Amine El Khalifi, the Virginia man arrested by FBI agents as he approached the U.S. Capitol building with what he believed was a bomb, pleaded guilty to one count of attempted use of a weapon of mass destruction on Friday.
Under his plea agreement, federal prosecutors will recommend a sentence of between 25 and 30 years in prison when he is sentenced on Sept. 14.
The undercover operation unfolded in January 2011 when a source told the FBI that El Khalifi met with a number of individuals at a home in Arlington, VA and said he believed the “war on terrorism” was a “war on Muslims.”

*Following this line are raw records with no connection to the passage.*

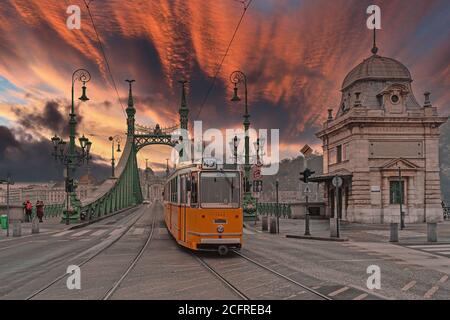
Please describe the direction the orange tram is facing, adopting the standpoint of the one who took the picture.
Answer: facing the viewer and to the right of the viewer

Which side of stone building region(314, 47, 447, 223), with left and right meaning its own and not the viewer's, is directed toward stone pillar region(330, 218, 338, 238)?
front

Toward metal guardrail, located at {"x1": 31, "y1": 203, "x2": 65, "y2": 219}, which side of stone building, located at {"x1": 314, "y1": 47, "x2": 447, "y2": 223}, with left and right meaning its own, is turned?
right

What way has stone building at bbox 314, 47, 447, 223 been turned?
toward the camera

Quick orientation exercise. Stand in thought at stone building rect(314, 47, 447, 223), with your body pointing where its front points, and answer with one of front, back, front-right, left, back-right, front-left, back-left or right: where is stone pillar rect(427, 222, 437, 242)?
front

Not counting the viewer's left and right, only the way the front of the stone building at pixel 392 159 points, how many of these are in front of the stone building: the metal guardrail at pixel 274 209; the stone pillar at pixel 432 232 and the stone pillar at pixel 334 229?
2

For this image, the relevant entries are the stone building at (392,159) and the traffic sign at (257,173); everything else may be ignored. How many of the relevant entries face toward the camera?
2

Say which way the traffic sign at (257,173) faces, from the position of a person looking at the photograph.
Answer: facing the viewer

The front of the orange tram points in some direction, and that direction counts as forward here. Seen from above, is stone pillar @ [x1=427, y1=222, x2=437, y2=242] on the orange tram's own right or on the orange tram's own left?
on the orange tram's own left

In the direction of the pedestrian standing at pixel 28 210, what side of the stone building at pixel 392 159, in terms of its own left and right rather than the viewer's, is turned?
right
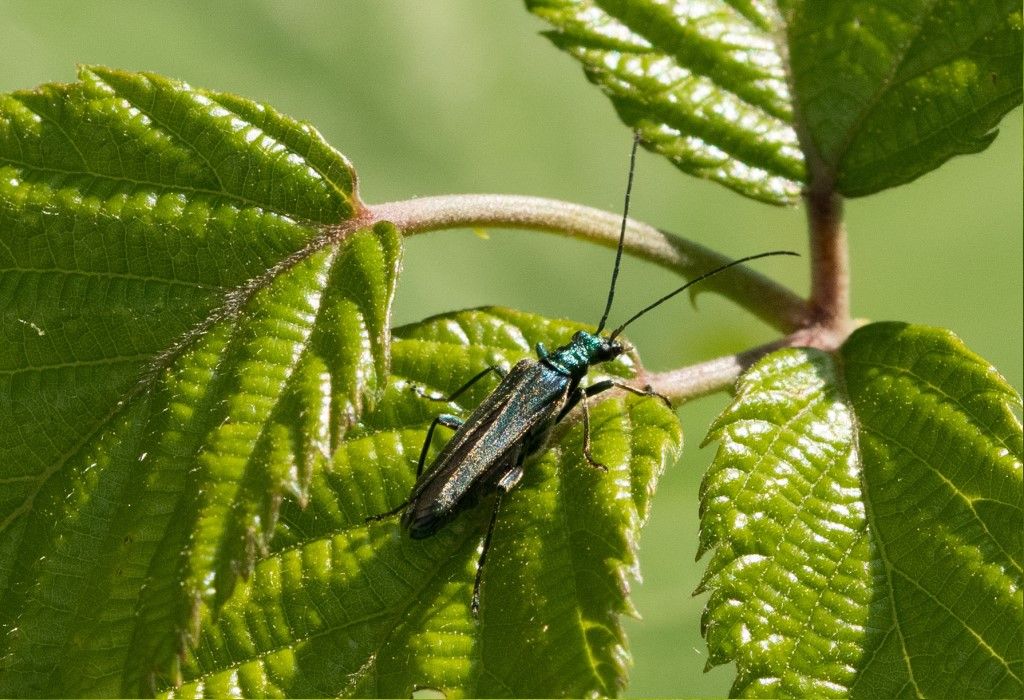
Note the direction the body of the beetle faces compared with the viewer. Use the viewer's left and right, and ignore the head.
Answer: facing away from the viewer and to the right of the viewer

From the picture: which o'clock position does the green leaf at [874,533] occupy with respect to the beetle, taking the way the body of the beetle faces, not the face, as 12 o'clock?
The green leaf is roughly at 2 o'clock from the beetle.
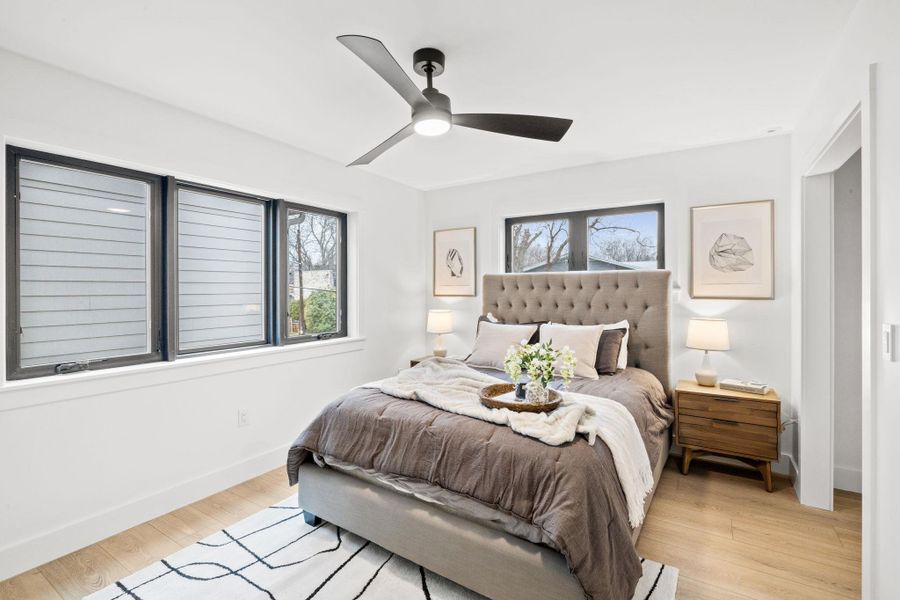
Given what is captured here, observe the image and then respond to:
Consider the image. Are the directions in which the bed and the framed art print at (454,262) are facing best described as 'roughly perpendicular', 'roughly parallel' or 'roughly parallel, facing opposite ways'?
roughly parallel

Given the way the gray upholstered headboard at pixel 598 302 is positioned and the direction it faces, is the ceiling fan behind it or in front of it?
in front

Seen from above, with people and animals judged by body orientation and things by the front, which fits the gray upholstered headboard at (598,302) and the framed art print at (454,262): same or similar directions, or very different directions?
same or similar directions

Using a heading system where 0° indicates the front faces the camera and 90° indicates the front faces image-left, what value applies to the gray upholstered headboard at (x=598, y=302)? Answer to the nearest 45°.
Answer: approximately 45°

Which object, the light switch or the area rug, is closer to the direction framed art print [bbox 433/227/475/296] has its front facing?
the area rug

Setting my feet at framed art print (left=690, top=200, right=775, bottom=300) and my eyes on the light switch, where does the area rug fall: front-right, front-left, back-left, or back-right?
front-right

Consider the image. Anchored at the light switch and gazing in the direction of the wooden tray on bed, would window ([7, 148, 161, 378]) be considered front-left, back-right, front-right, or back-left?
front-left

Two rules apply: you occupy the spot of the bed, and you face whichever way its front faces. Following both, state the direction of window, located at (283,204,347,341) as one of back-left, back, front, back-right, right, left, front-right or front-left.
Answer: right

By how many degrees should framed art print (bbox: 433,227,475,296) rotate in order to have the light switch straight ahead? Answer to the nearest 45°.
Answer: approximately 90° to its left

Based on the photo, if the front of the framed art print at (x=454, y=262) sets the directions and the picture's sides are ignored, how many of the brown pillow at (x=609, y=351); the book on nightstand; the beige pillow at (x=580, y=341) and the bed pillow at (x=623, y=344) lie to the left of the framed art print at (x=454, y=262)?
4

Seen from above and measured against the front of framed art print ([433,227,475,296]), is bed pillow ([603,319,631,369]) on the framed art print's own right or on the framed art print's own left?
on the framed art print's own left

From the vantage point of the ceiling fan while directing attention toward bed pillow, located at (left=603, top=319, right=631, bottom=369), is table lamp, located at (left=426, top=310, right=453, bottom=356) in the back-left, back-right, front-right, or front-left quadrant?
front-left

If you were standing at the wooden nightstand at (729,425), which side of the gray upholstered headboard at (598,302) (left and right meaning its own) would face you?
left

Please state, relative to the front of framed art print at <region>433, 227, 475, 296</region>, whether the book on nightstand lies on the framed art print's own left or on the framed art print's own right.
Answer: on the framed art print's own left

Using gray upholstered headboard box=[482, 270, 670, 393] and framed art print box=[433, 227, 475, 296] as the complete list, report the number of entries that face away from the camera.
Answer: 0
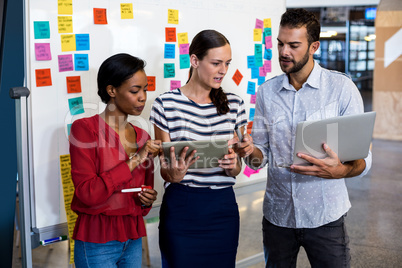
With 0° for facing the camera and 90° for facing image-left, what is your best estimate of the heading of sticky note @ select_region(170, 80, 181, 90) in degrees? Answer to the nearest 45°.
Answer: approximately 0°

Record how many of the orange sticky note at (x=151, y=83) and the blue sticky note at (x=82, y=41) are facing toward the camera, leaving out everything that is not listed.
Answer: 2

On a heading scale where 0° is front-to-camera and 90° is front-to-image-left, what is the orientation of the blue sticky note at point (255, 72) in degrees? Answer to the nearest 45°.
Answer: approximately 0°

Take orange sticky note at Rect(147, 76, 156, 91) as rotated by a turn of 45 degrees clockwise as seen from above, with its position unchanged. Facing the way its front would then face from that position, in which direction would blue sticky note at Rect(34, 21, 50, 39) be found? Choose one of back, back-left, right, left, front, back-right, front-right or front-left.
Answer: front

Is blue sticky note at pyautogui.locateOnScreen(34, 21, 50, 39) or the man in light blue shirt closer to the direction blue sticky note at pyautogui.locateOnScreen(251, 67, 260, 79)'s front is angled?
the man in light blue shirt

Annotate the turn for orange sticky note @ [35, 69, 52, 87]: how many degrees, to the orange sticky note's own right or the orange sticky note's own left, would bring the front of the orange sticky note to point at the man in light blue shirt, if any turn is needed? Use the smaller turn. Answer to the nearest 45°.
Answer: approximately 45° to the orange sticky note's own left

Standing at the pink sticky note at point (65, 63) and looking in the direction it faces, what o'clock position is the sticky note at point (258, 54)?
The sticky note is roughly at 8 o'clock from the pink sticky note.
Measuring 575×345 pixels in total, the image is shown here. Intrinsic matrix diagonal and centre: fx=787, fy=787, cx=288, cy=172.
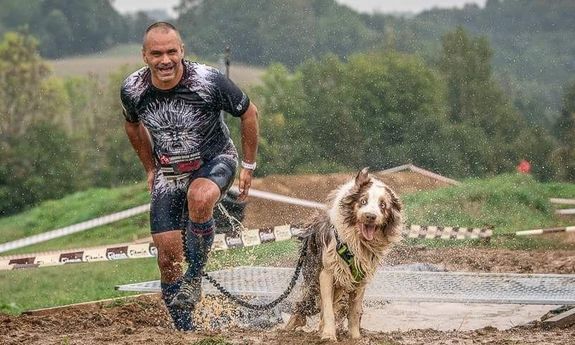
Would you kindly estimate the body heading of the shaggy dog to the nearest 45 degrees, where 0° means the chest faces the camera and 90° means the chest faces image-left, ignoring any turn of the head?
approximately 315°

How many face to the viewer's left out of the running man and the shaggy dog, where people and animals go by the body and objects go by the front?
0

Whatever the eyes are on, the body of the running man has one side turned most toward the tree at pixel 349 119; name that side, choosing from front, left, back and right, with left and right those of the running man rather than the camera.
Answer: back

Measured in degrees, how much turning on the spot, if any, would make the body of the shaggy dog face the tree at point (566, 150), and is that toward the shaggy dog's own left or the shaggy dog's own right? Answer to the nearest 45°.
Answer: approximately 135° to the shaggy dog's own left

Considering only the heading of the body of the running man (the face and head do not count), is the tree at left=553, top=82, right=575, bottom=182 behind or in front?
behind

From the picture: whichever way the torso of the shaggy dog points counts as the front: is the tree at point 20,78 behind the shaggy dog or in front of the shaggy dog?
behind

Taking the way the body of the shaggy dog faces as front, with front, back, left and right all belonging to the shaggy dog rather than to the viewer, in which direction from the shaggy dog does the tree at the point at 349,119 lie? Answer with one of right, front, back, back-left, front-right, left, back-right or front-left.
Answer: back-left

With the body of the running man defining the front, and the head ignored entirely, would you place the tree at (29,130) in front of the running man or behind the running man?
behind

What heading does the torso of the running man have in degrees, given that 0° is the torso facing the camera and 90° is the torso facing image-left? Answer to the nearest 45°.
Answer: approximately 0°
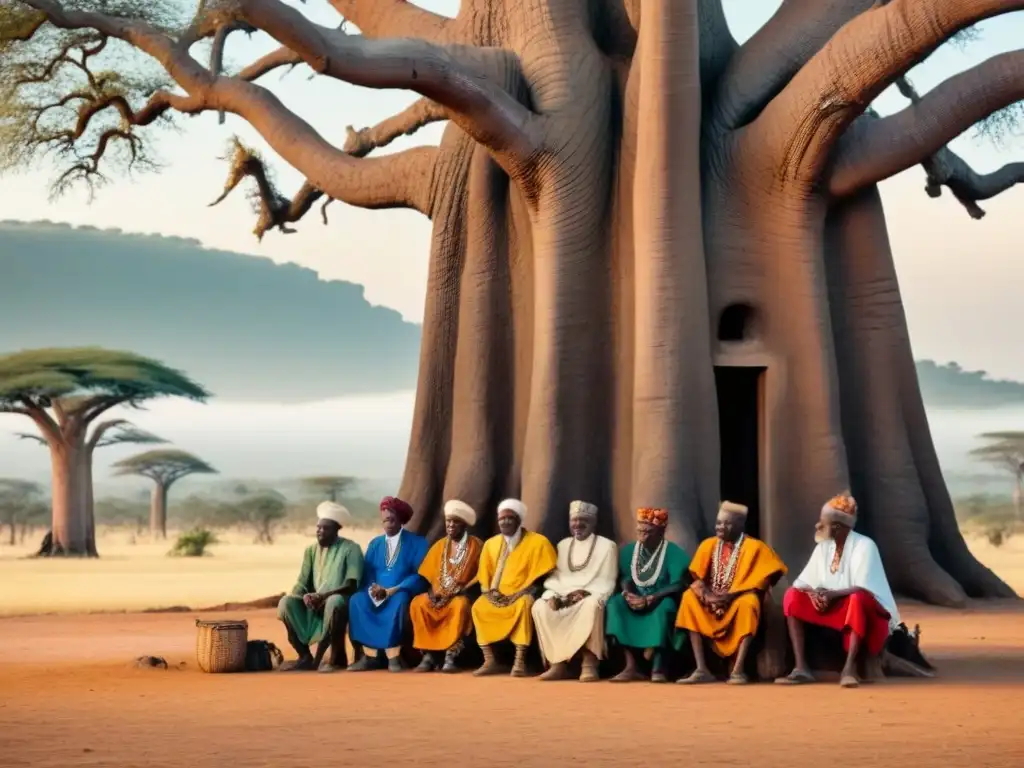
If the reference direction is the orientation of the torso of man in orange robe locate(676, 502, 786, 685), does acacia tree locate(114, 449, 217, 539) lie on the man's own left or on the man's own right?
on the man's own right

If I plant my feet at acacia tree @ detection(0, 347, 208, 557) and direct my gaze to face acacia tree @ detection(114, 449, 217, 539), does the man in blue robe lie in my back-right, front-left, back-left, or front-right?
back-right

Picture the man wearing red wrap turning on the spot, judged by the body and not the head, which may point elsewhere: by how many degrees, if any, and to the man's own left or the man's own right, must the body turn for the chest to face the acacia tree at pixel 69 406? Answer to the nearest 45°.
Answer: approximately 90° to the man's own right

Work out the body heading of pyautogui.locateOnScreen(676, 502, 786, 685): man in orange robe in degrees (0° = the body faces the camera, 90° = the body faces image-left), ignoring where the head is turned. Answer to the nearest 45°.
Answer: approximately 45°

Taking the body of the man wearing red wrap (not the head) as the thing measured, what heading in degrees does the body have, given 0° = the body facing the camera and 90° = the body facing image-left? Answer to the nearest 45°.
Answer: approximately 45°

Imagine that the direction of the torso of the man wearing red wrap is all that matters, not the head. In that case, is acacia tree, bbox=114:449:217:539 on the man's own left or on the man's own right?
on the man's own right

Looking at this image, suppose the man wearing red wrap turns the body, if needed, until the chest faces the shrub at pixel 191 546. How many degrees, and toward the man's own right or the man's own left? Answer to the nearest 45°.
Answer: approximately 90° to the man's own right
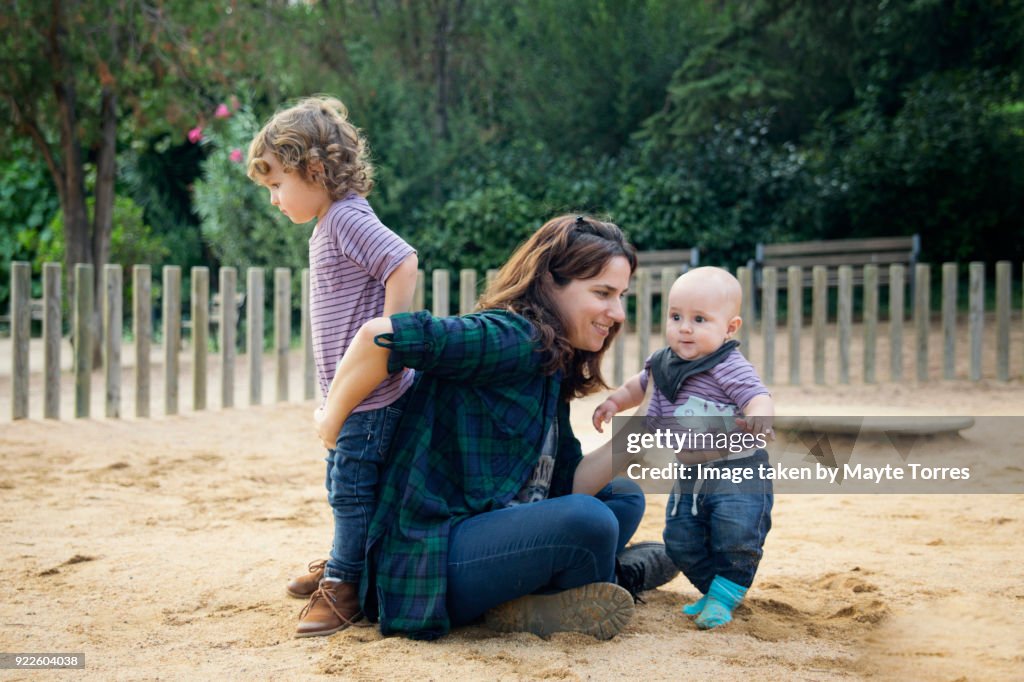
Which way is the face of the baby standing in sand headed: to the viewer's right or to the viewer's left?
to the viewer's left

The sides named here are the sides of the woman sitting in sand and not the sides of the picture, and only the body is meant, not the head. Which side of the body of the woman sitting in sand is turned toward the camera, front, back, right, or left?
right

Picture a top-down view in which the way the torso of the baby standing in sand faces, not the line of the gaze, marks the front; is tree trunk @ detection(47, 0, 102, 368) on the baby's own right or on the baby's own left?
on the baby's own right

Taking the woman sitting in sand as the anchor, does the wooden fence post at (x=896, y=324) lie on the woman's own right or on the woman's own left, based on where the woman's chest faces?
on the woman's own left

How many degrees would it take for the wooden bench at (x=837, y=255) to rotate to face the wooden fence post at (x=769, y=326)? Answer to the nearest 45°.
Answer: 0° — it already faces it

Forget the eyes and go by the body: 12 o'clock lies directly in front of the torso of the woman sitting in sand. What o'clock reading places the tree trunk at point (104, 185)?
The tree trunk is roughly at 8 o'clock from the woman sitting in sand.

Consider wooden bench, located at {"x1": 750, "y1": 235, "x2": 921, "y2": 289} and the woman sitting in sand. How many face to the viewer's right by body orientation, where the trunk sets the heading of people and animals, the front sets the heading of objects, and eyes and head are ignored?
1

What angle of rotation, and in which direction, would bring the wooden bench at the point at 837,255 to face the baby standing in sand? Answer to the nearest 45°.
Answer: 0° — it already faces them

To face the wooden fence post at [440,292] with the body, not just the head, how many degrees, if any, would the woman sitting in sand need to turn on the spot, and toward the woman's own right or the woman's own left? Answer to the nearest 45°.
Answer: approximately 90° to the woman's own left

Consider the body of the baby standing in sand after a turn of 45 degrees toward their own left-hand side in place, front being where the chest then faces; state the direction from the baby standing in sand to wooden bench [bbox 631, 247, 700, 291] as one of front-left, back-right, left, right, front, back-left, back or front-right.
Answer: back

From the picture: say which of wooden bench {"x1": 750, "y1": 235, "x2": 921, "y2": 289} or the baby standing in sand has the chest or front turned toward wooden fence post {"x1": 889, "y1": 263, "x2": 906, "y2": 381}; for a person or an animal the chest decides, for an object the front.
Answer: the wooden bench

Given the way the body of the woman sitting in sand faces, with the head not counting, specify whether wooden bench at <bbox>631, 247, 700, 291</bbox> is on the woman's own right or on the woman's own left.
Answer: on the woman's own left
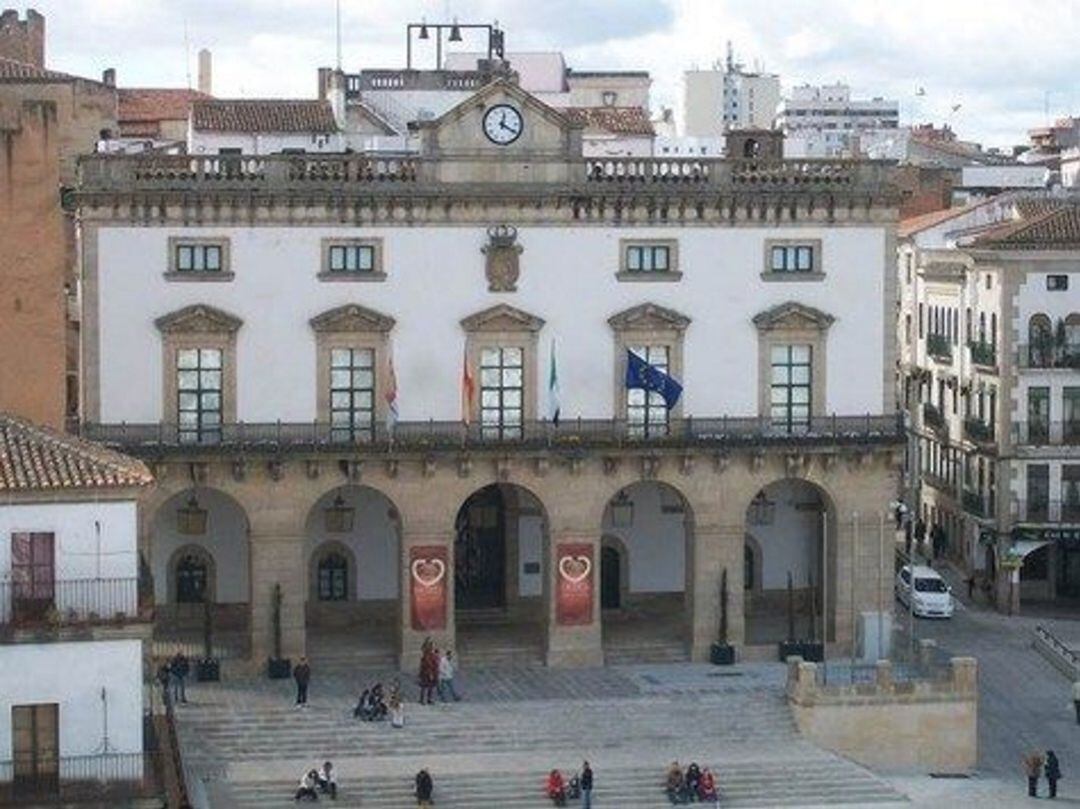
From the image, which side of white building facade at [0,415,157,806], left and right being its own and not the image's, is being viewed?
front
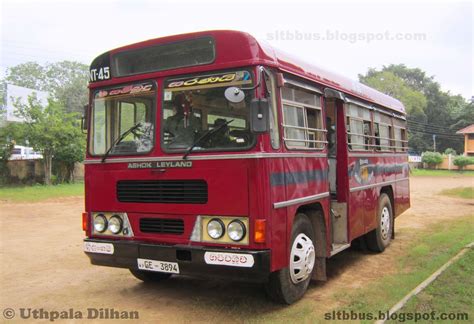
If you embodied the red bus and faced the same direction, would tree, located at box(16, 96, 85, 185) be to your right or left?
on your right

El Khalifi, an illegal immigrant from Morocco, was later introduced by a man he knew as “Hussien” to an undercover FBI agent known as “Yusuf.” During the course of the investigation, El Khalifi visited a quarry in West Virginia and dialed a cell phone he thought would set off a bomb similar to the one he thought he would be using in his planned attack on the Capitol.
As TPM reported after his arrest in February, El Khalifi switched his target several times during the course of the undercover operation:
An affidavit from an FBI agent filed in federal court Friday says that Amine El Khalifi planned to explode a bomb at an office building in Alexandria that contained military offices, then wanted to attack a synagogue, then decided to target an Army general, then a government building, then a restaurant next to that building because it was frequented by military officials.
Later on — after El Khalifi had purchased nails, glue and cell phones for use in what he thought was an separate planned al-Qaeda attack against a military installation — he decided that he’d rather go on a “suicide/martyrdom operation in which he would blow himself up in the United States Capitol Building,” according to an FBI affidavit.